** 原文抜粋 **
松井監督就任1年目の西武も昨年の3位から大きく順位を落としているが、こちらも2年契約ということもあって来季も指揮を執る可能性が極めて高い。チーム事情を見ても昨年オフに攻守の要だった森友哉(現・オリックス)がフリー・エージェント(FA)で移籍し、主砲の山川穂高が自身の不祥事で長期離脱となるなど戦力ダウンが著しく、監督の手腕以前の問題という印象を受ける。球団としても生え抜きのスターが監督の間に結果を出したいという気持ちは強いはずで、監督人事以外の部分で手を打ってくる可能性が高いだろう。
立浪、新庄両監督の意外な評価
ともに2年目も苦しいシーズンとなっているのが、中日の立浪和義監督と日本ハムの新庄剛志監督だが、こちらも続投という声が多い。まず立浪監督は3年契約を結んでいることが大きい。主力選手をトレードで放出し、課題の長打力不足も解消の兆しが見られず、その手腕を疑問視する声も多いが、ここへ来て現役ドラフトで獲得した細川成也、4年目の石川昂弥にブレイクの兆しが見られており、若手の底上げは進んでいるという見方ができる。

(コレクションの項目)

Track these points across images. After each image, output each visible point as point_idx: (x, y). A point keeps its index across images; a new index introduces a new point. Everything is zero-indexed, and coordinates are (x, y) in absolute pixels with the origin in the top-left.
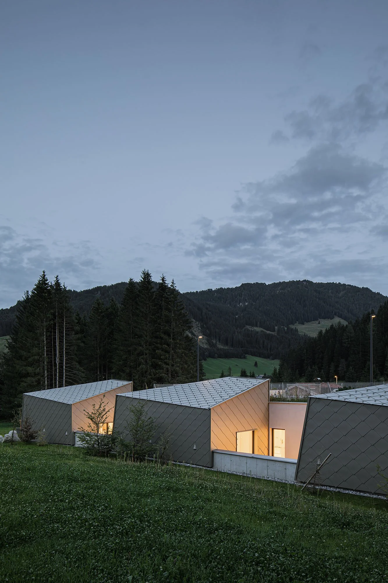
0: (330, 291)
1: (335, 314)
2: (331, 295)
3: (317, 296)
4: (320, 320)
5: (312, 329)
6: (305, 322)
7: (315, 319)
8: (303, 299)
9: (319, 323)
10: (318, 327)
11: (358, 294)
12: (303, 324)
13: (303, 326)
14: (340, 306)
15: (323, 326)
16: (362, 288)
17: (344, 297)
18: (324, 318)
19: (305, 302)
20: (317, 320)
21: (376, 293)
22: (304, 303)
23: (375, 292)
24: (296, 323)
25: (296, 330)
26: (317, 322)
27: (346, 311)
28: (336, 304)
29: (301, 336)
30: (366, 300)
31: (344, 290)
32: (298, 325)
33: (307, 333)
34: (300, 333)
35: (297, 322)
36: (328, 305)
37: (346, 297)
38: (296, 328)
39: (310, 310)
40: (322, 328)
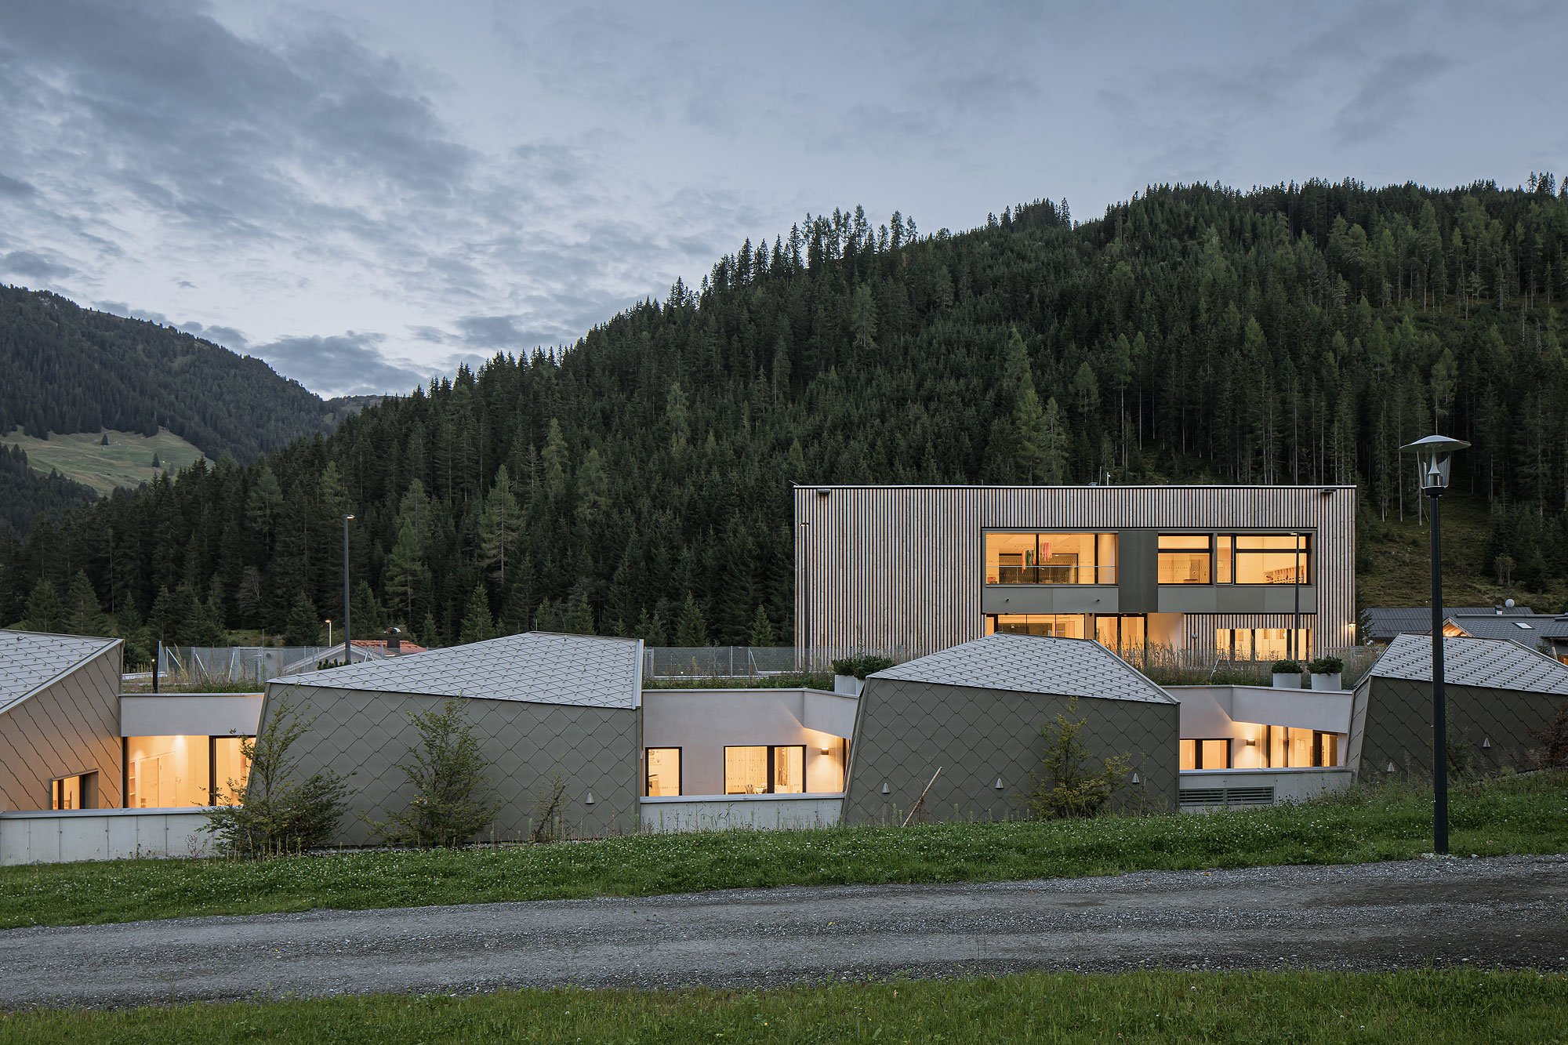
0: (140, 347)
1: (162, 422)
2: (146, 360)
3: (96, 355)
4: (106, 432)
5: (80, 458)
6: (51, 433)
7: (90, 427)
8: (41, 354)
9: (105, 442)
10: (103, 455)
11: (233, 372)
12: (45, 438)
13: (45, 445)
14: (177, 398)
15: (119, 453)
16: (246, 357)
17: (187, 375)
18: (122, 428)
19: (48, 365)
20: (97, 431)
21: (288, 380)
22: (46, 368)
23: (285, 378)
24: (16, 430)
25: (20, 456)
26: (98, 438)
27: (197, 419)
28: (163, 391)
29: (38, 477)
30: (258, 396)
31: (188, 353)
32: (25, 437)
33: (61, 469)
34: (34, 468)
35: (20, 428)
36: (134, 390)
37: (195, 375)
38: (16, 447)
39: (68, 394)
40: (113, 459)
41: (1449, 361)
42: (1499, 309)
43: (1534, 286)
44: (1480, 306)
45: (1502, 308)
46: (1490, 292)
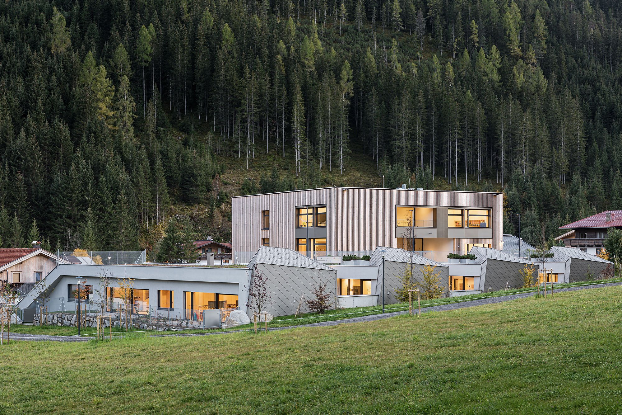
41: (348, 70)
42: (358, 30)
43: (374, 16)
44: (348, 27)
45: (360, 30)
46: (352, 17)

** 作業指示 **
**a)** プロ野球監督についての文章から、「松井監督就任1年目の西武も昨」から「んでいるという見方ができる。」までの部分を両端も含めて一字一句そのまま抜き出して返してください。
**b)** プロ野球監督についての文章を、示されている最後の文の次から再開して書き続けてください。

** 課題の解答 **
**a)**
松井監督就任1年目の西武も昨年の3位から大きく順位を落としているが、こちらも2年契約ということもあって来季も指揮を執る可能性が極めて高い。チーム事情を見ても昨年オフに攻守の要だった森友哉(現・オリックス)がフリー・エージェント(FA)で移籍し、主砲の山川穂高が自身の不祥事で長期離脱となるなど戦力ダウンが著しく、監督の手腕以前の問題という印象を受ける。球団としても生え抜きのスターが監督の間に結果を出したいという気持ちは強いはずで、監督人事以外の部分で手を打ってくる可能性が高いだろう。
立浪、新庄両監督の意外な評価
ともに2年目も苦しいシーズンとなっているのが、中日の立浪和義監督と日本ハムの新庄剛志監督だが、こちらも続投という声が多い。まず立浪監督は3年契約を結んでいることが大きい。主力選手をトレードで放出し、課題の長打力不足も解消の兆しが見られず、その手腕を疑問視する声も多いが、ここへ来て現役ドラフトで獲得した細川成也、4年目の石川昂弥にブレイクの兆しが見られており、若手の底上げは進んでいるという見方ができる。

**b)**
立浪監督自身もチームを変えようという意識は強いと言われており、最終的に2年連続で最下位になったとしても、最後まで任期を全うすることになりそうだ。
新庄監督はこれまでの3人とは違い単年契約で、今年は日本一を目指すと明言しながらもBクラスに沈んでいるが、確実にチームは変わってきているという声があることも確かだ。特に実績のなかった選手を多く引き上げていることに対しての評価は高い。
「監督に就任した当時は話題作りのパフォーマンスが多かったですが、それもチームに注目を集めるためだったと言われています。今年は野球以外に関する話題の提供は少なくなり、徐々に選手に注目が集まるようになってきました。現在ホームラン王の万波中正などの若手を抜擢して成長させ、(ソフトバンクにFAで移籍した)近藤健介の人的補償で加入した田中正義が抑えに定着するなど、上手くチーム力を底上げしていることは球団内でも評価されていると思いますね。気まぐれな面があるので、突然今季限りで退任すると言い出す可能性が否定できませんが、新庄監督自身も手応えを感じているはずで、来年も勝負したいという気持ちは強いのではないでしょうか」(日本ハムの球団関係者)
エースの上沢直之がメジャー移籍を希望しており、加藤貴之も国内FA権を取得見込みだけに彼らの去就によってチーム力は大きく変わりそうだが、今年はリーグトップのチーム防御率をマークするなど投手陣の整備も進んでいる。また評論家の中にも日本ハムの監督をやりたいという声が出ており、それだけ将来が楽しみなチームになっていることは間違いないだろう。